## Фрагмент текста:
******
Читаем Избранные работы. Семиотика. Поэтика полностью

3. Если же пойти дальше, то возникает вопрос, не является ли уже сама фраза, как практически замкнутая синтаксическая структура, боевым оружием, средством устрашения; во всякой законченной фразе, в ее утвердительной структуре есть нечто угрожающе-императивное. Растерянность субъекта, боязливо повинующегося хозяевам языка, всегда проявляется в неполных, слабо очерченных и неясных по сути фразах. Действительно, в своей повседневной, по видимости свободной жизни мы ведь не говорим целыми фразами; а с другой стороны, владение фразой уже недалеко отстоит от власти: быть сильным — значит прежде всего договаривать до конца свои фразы. Даже в грамматике фраза описывается в понятиях власти, иерархии: подлежащее, придаточное, дополнение, управление и т. д.

Так что же нам делать в этой всеобщей войне языков? Говоря «мы», я имею в виду интеллектуалов, писателей, тех, кто работает с дискурсом. Мы, разумеется, не можем спастись бегством: наша культура и политический выбор таковы, что от нас требуется ангажированность, причастность к одному из тех отдельных языков, которые вменены нам в обязанность нашим миром, нашей историей. Вместе с тем нам нельзя отказаться и от наслаждения неангажированным, неотчужденным языком (пусть даже это утопия). Приходится поэтому не упускать из виду ни ангажированность, ни наслаждение, исповедовать плюралистическую философию языка, и эта, если можно так выразиться, внеположность, остающаяся внутри, есть не что иное, как

Текст. Текст, идущий на смену произведению, есть процесс производства письма; его потребление в обществе далеко не нейтрально (Текст читают немногие), зато его производство абсолютно свободно, поскольку (вновь ссылаюсь на Ницше) в нем нет почтения к Целостности (Закону) языка.
******
## Перечень:

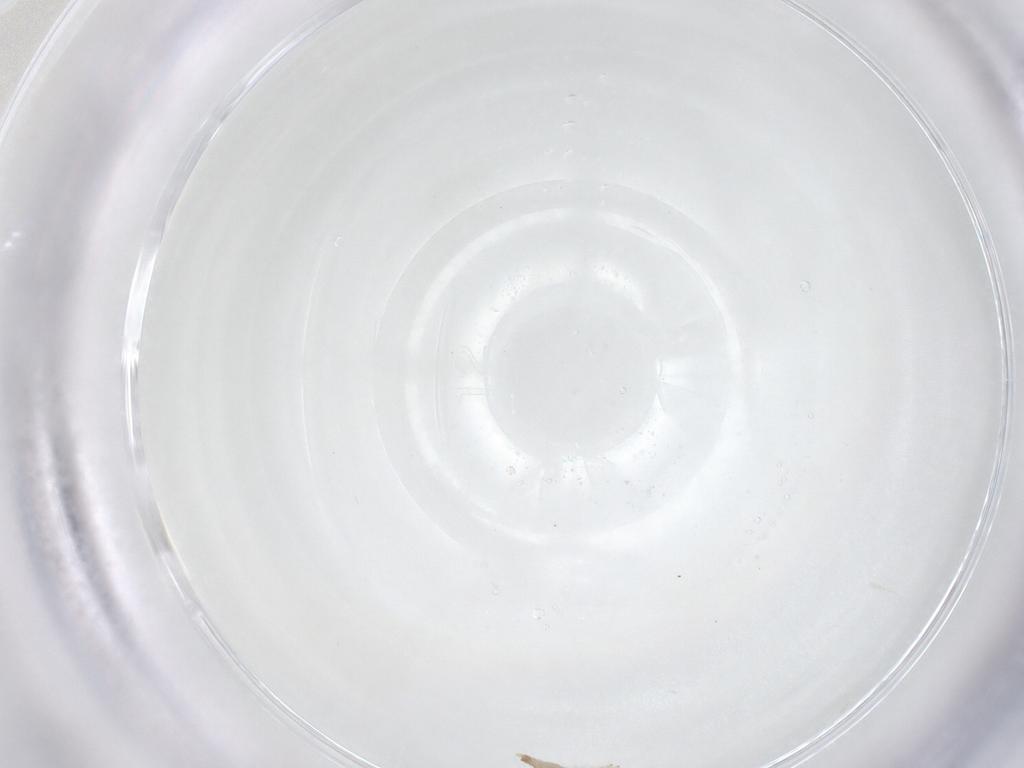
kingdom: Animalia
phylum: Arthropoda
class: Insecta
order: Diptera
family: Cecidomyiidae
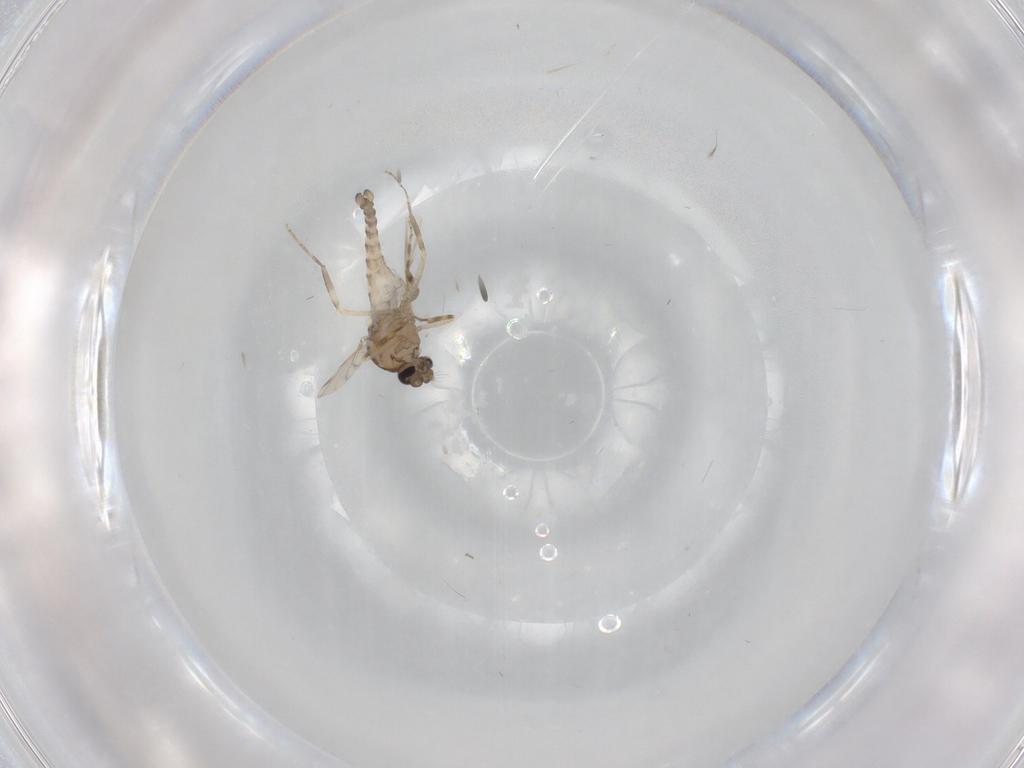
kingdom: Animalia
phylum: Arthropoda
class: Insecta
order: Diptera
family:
******
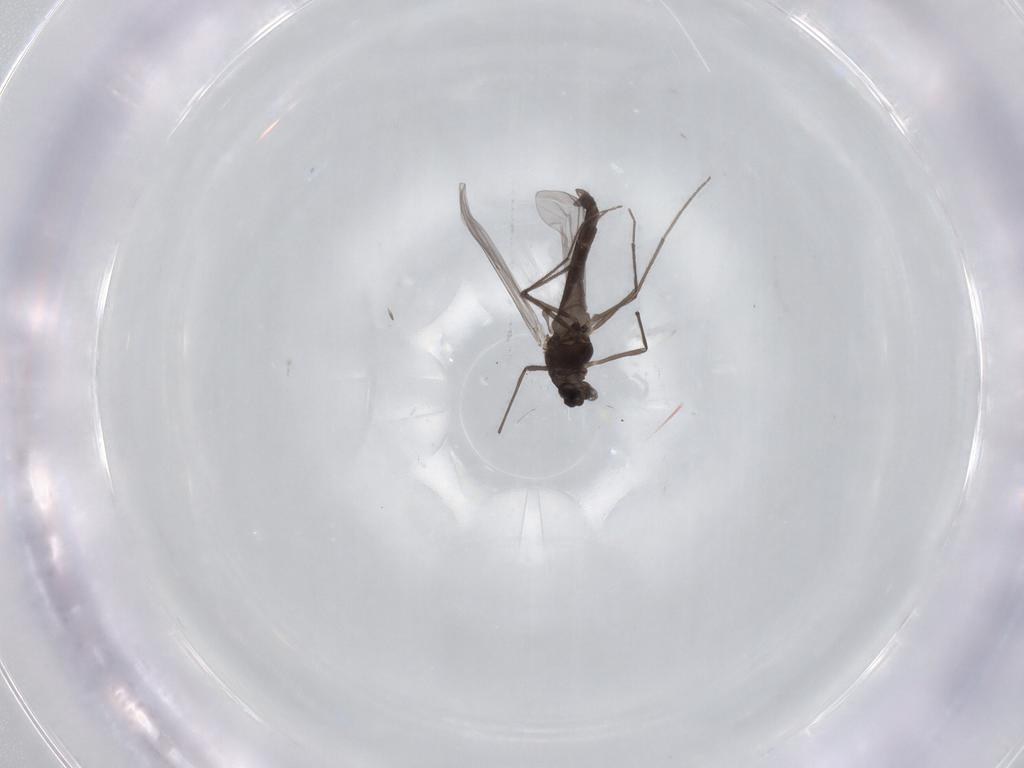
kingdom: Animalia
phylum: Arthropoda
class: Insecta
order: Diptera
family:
******
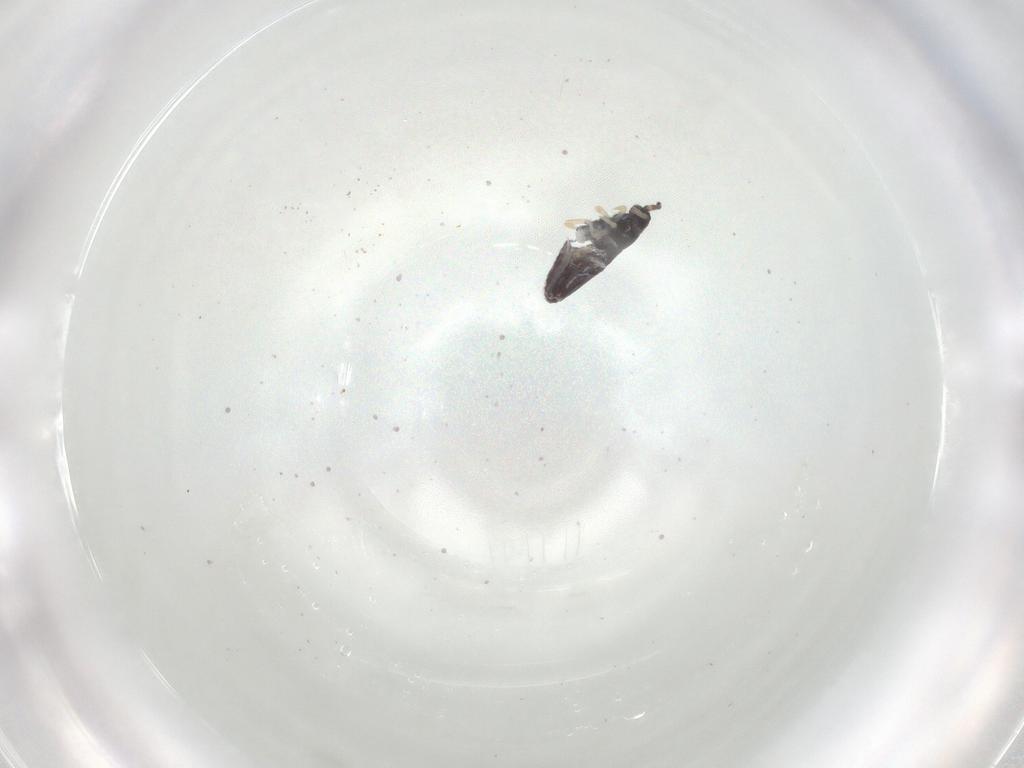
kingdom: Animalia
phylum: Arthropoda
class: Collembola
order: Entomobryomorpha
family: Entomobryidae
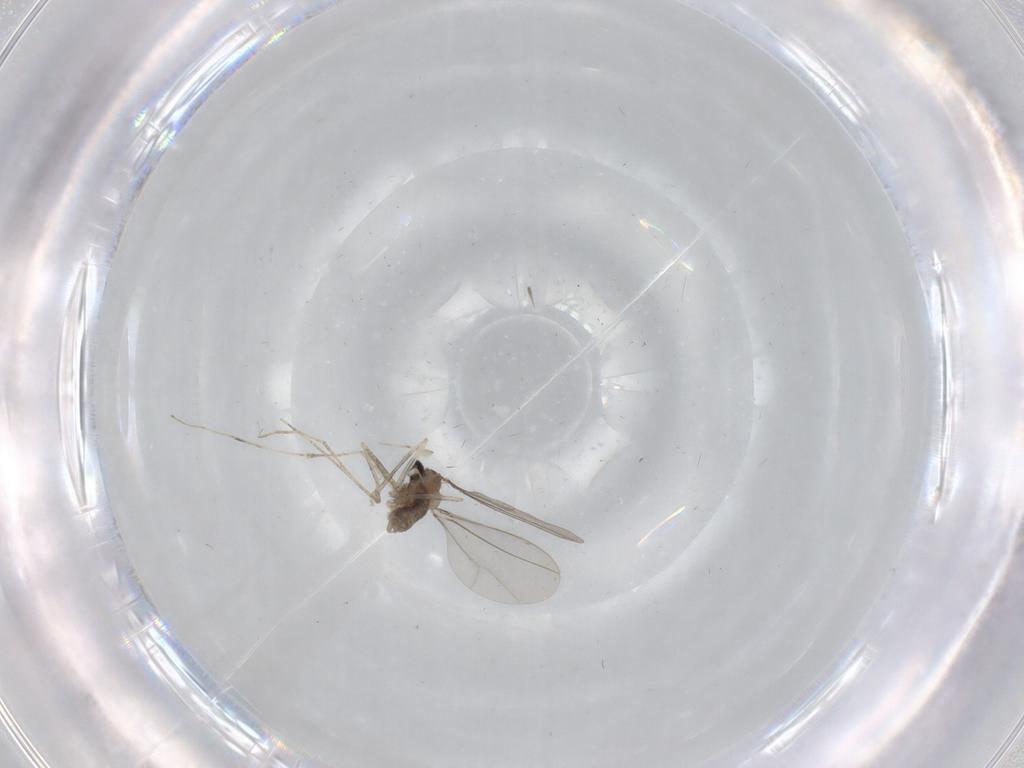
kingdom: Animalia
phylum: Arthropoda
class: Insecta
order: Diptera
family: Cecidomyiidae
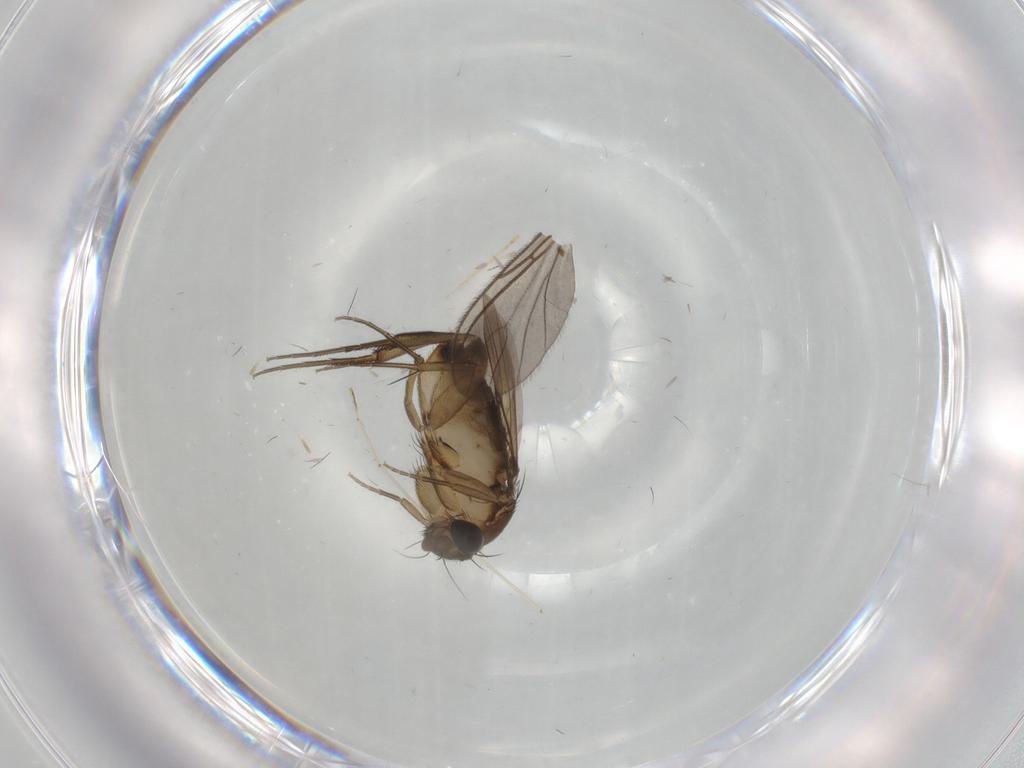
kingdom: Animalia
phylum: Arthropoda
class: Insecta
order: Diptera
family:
******
## Что сделать:
1. Что, согласно фрагменту о войне языков, значит быть сильным?
2. Продолжите фрагмент о войне языков, начав сразу после его последнего предложения.

## Ответы к заданиям:
1. Быть сильным — значит прежде всего договаривать до конца свои фразы.

2.
Действительно, только в письме может быть открыто признан фиктивный характер самых серьезных, даже самых агрессивных видов речи, только в письме они могут рассматриваться с должной театральной дистанции; я могу, например, пользоваться языком психоанализа во всем его богатстве и объеме и в то же время in petto расценивать его как язык романа.

С другой стороны, только в письме допускается смешение разных видов речи (например, психоаналитической, марксистской, структуралистской), образуется так называемая гетерологичность

знания, языку сообщается карнавальное измерение.

Наконец, только письмо может развертываться без исходной точки, только оно может расстроить всякую риторическую правильность, всякие законы жанра, всякую самоуверенную системность. Письмо атопично; не отменяя войну языков, но смещая ее, оно предвосхищает такую практику чтения и письма, когда предметом обращения в них станет не господство, а желание.

1973, Le Conferenze delVAssocia-zione Culturale Italiana.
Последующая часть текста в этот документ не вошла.